"The Transfiguration" (R. Sanzio, 1518-1520)
Modern criticism has confirmed the story of Vasari, who, pointing to the Transfiguration as Raffaello's last work he wrote: "In his hand, continuously working, he reduced (it) to ultimate perfection."
The work was commissioned to Raffaello in 1517 for the cathedral of Narbonne, by the cardinal Giulio de 'Medici. Some critics have speculated that the lower part of the painting had been made by the master students after his death, in the years 1520-25. It 'still entirely due to Raffaello the original presentation of the Transfiguration in the same table at the top and bottom of the obsessed scene; the two episodes appear one after the other in the Gospels.
The originality lies precisely in the tension that is created by the simultaneous presence of the two sides, the top and bottom, the Christ light and the gray area in which the obsessed with the other nine apostles that didn't go up to Mount Tabor.

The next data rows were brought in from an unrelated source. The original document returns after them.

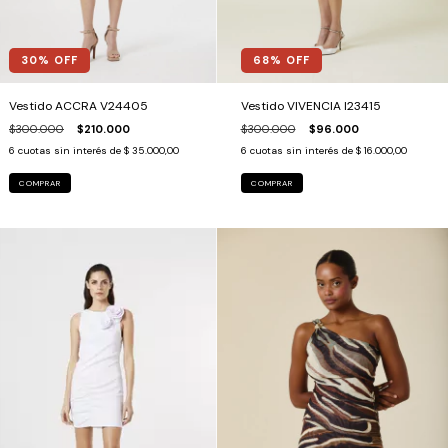
30
% OFF
68
% OFF
Vestido ACCRA V24405
Vestido VIVENCIA I23415
$300.000
$210.000
$300.000
$96.000
6
cuotas sin interés de
$ 35.000,00
6
cuotas sin interés de
$ 16.000,00
COMPRAR
COMPRAR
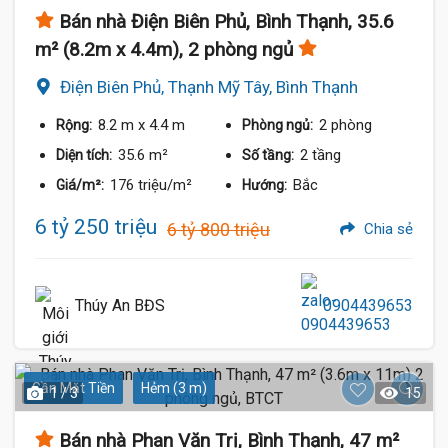
Bán nhà Điện Biên Phủ, Bình Thạnh, 35.6
m² (8.2m x 4.4m), 2 phòng ngủ
Điện Biên Phủ, Thạnh Mỹ Tây, Bình Thạnh
8.2 m
x 4.4 m
2 phòng
Rộng:
Phòng ngủ:
35.6 m²
2 tầng
Diện tích:
Số tầng:
176 triệu/m²
Bắc
Giá/m²:
Hướng:
6 tỷ 250 triệu
6 tỷ 800 triệu
Chia sẻ
Thúy An BĐS
0904439653
Gần Mặt Tiền
Hẻm (3 m)
1 / 3
15
Bán nhà Phan Văn Trị, Bình Thạnh, 47 m²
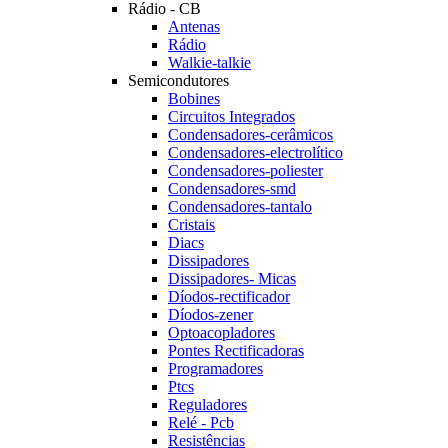
Rádio - CB
Antenas
Rádio
Walkie-talkie
Semicondutores
Bobines
Circuitos Integrados
Condensadores-cerâmicos
Condensadores-electrolítico
Condensadores-poliester
Condensadores-smd
Condensadores-tantalo
Cristais
Diacs
Dissipadores
Dissipadores- Micas
Díodos-rectificador
Díodos-zener
Optoacopladores
Pontes Rectificadoras
Programadores
Ptcs
Reguladores
Relé - Pcb
Resistências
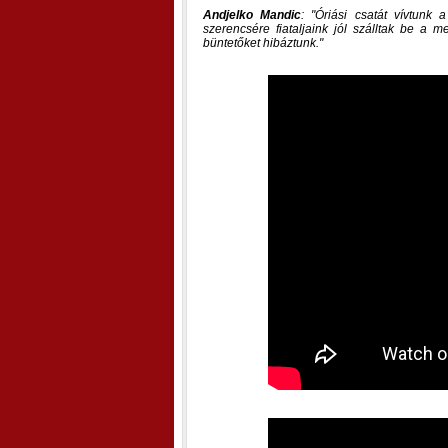
Andjelko Mandic
:
Óriási csatát vívtunk 
szerencsére fiataljaink jól szálltak be a 
büntetőket hibáztunk.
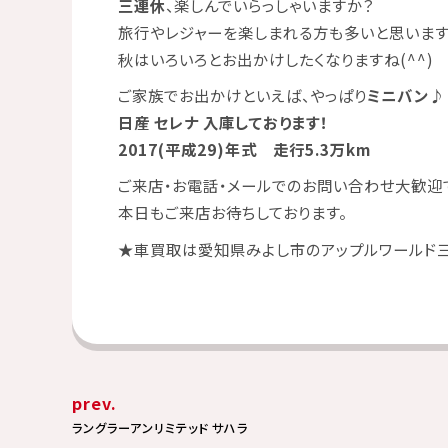
三連休
、楽しんでいらっしゃいますか？
旅行やレジャーを楽しまれる方も多いと思います
秋はいろいろとお出かけしたくなりますね(^^)
ご家族でお出かけといえば、やっぱり
ミニバン
♪
日産 セレナ 入庫しております！
2017(平成29)年式 走行5.3万km
ご来店・お電話・メールでのお問い合わせ大歓迎
本日もご来店お待ちしております。
★
車買取は愛知県みよし市のアップルワールド
prev.
ラングラーアンリミテッド サハラ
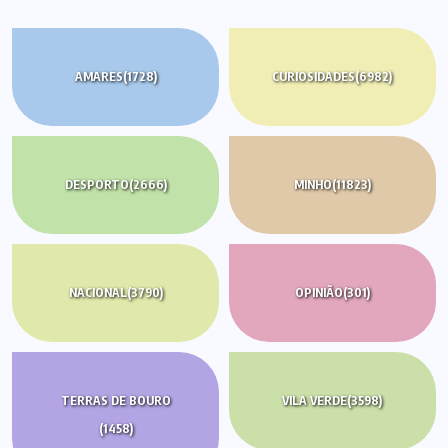
AMARES
(1728)
CURIOSIDADES
(6982)
DESPORTO
(2666)
MINHO
(11823)
NACIONAL
(3790)
OPINIÃO
(301)
TERRAS DE BOURO
VILA VERDE
(3598)
(1458)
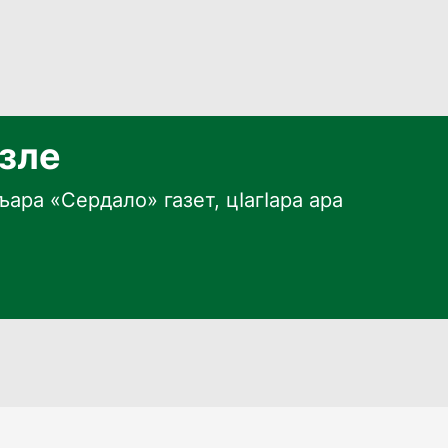
язле
ара «Сердало» газет, цӀагӀара ара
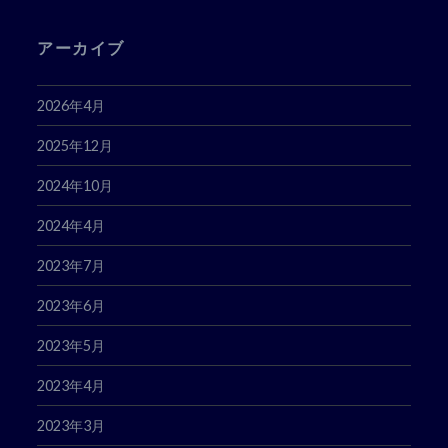
アーカイブ
2026年4月
2025年12月
2024年10月
2024年4月
2023年7月
2023年6月
2023年5月
2023年4月
2023年3月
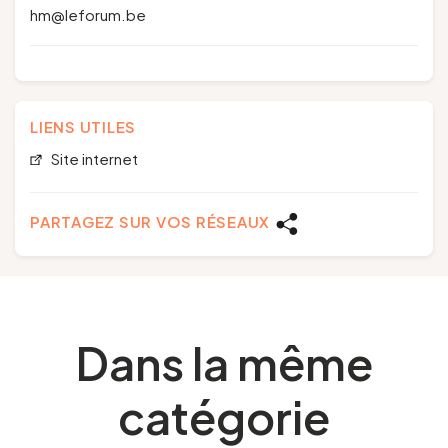
hm@leforum.be
LIENS UTILES
Site internet
PARTAGEZ SUR VOS RÉSEAUX
Dans la même
catégorie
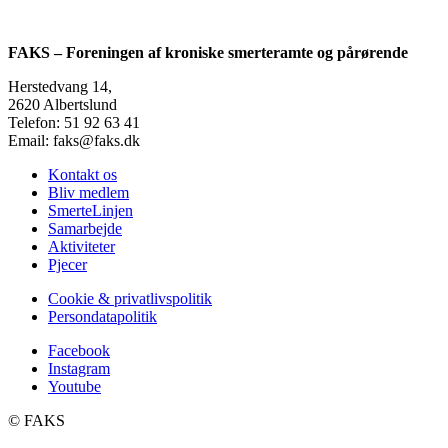
FAKS – Foreningen af kroniske smerteramte og pårørende
Herstedvang 14,
2620 Albertslund
Telefon: 51 92 63 41
Email: faks@faks.dk
Kontakt os
Bliv medlem
SmerteLinjen
Samarbejde
Aktiviteter
Pjecer
Cookie & privatlivspolitik
Persondatapolitik
Facebook
Instagram
Youtube
©️ FAKS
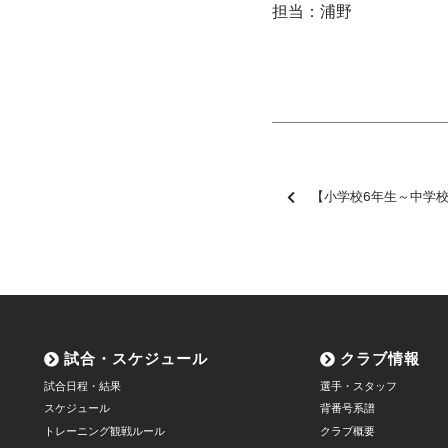
担当：浦野
【小学校6年生～中学校2年生女子対象】「松本山雅FC
試合・スケジュール
クラブ情報
試合日程・結果
選手・スタッフ
スケジュール
背番号系譜
トレーニング観戦ルール
クラブ概要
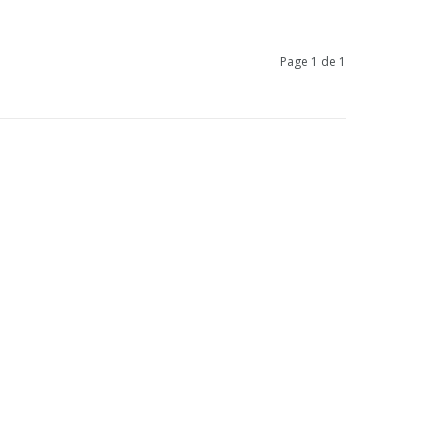
Page 1 de 1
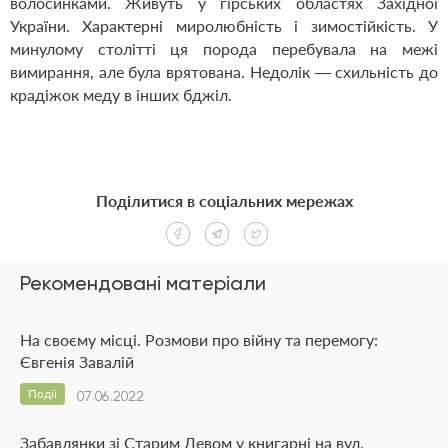
волосинками. Живуть у гірських областях Західної
України. Характерні миролюбність і зимостійкість. У
минулому столітті ця порода перебувала на межі
вимирання, але була врятована. Недолік — схильність до
крадіжок меду в інших бджіл.
Поділитися в соціальних мережах
Рекомендовані матеріали
На своєму місці. Розмови про війну та перемогу:
Євгенія Завалій
Події
07.06.2022
Забавлянки зі Старим Левом у книгарні на вул.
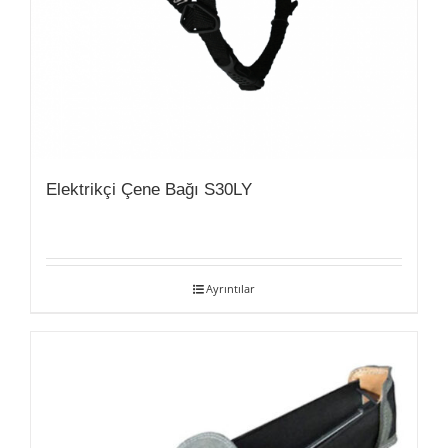
Elektrikçi Çene Bağı S30LY
Ayrıntılar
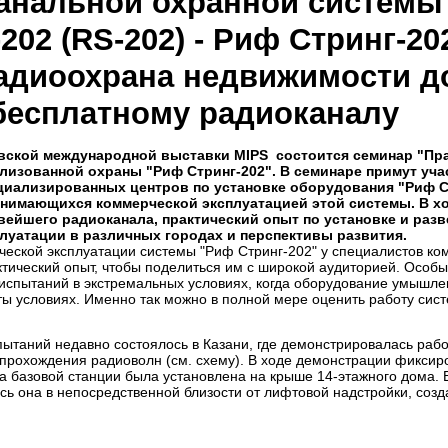
анальной охранной системы
202 (RS-202) - Риф Стринг-20
 радиоохрана недвижимости д
 бесплатному радиоканалу
вской международной выставки MIPS состоится семинар "Пр
лизованной охраны "Риф Стринг-202". В семинаре примут уча
циализированных центров по установке оборудования "Риф Ст
анимающихся коммерческой эксплуатацией этой системы. В х
вейшего радиоканала, практический опыт по установке и раз
плуатации в различных городах и перспективы развития.
еской эксплуатации системы "Риф Стринг-202" у специалистов ком
тический опыт, чтобы поделиться им с широкой аудиторией. Особы
испытаний в экстремальных условиях, когда оборудование умышле
ты условиях. Именно так можно в полной мере оценить работу сис
пытаний недавно состоялось в Казани, где демонстрировалась раб
прохождения радиоволн (см. схему). В ходе демонстрации фиксиро
а базовой станции была установлена на крыше 14-этажного дома. 
сь она в непосредственной близости от лифтовой надстройки, соз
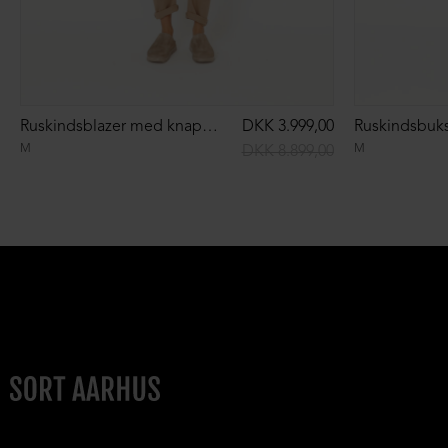
Ruskindsblazer med knapper
DKK 3.999,00
Ruskindsbukse
M
M
DKK 8.899,00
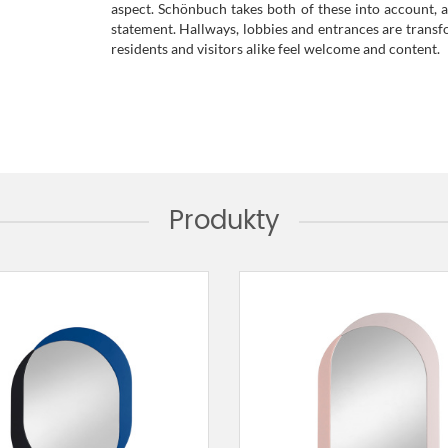
aspect. Schönbuch takes both of these into account, a
statement. Hallways, lobbies and entrances are transf
residents and visitors alike feel welcome and content.
Produkty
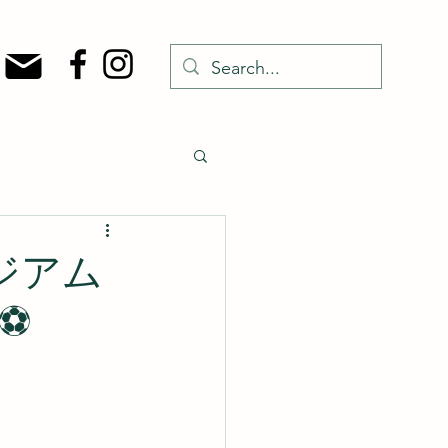
タジアム
️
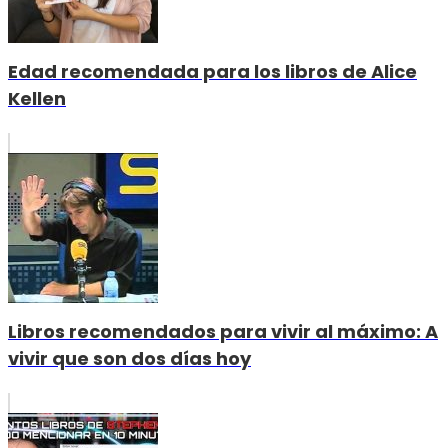
Edad recomendada para los libros de Alice
Kellen
Libros recomendados para vivir al máximo: A
vivir que son dos días hoy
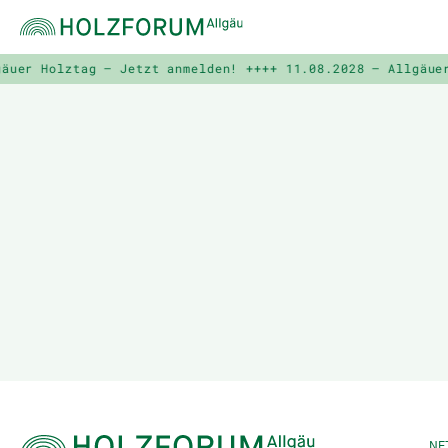
uer Holztag – Jetzt anmelden! ++++
11.08.2028 – Allgäuer 
NE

A preparatory drawing, maybe not by Raffaello but certainly at least a copy of his sketch, probably reproduces the original idea, most traditional, with the three apostles of the Transfiguration occupying the lower part of the painting and the absence of the obsessed scene. In the final version of the episode here was the obsessed show up at the bottom, while the three apostles who witness the Transfiguration are higher up, in the middle reserved for Christ appearing in his light.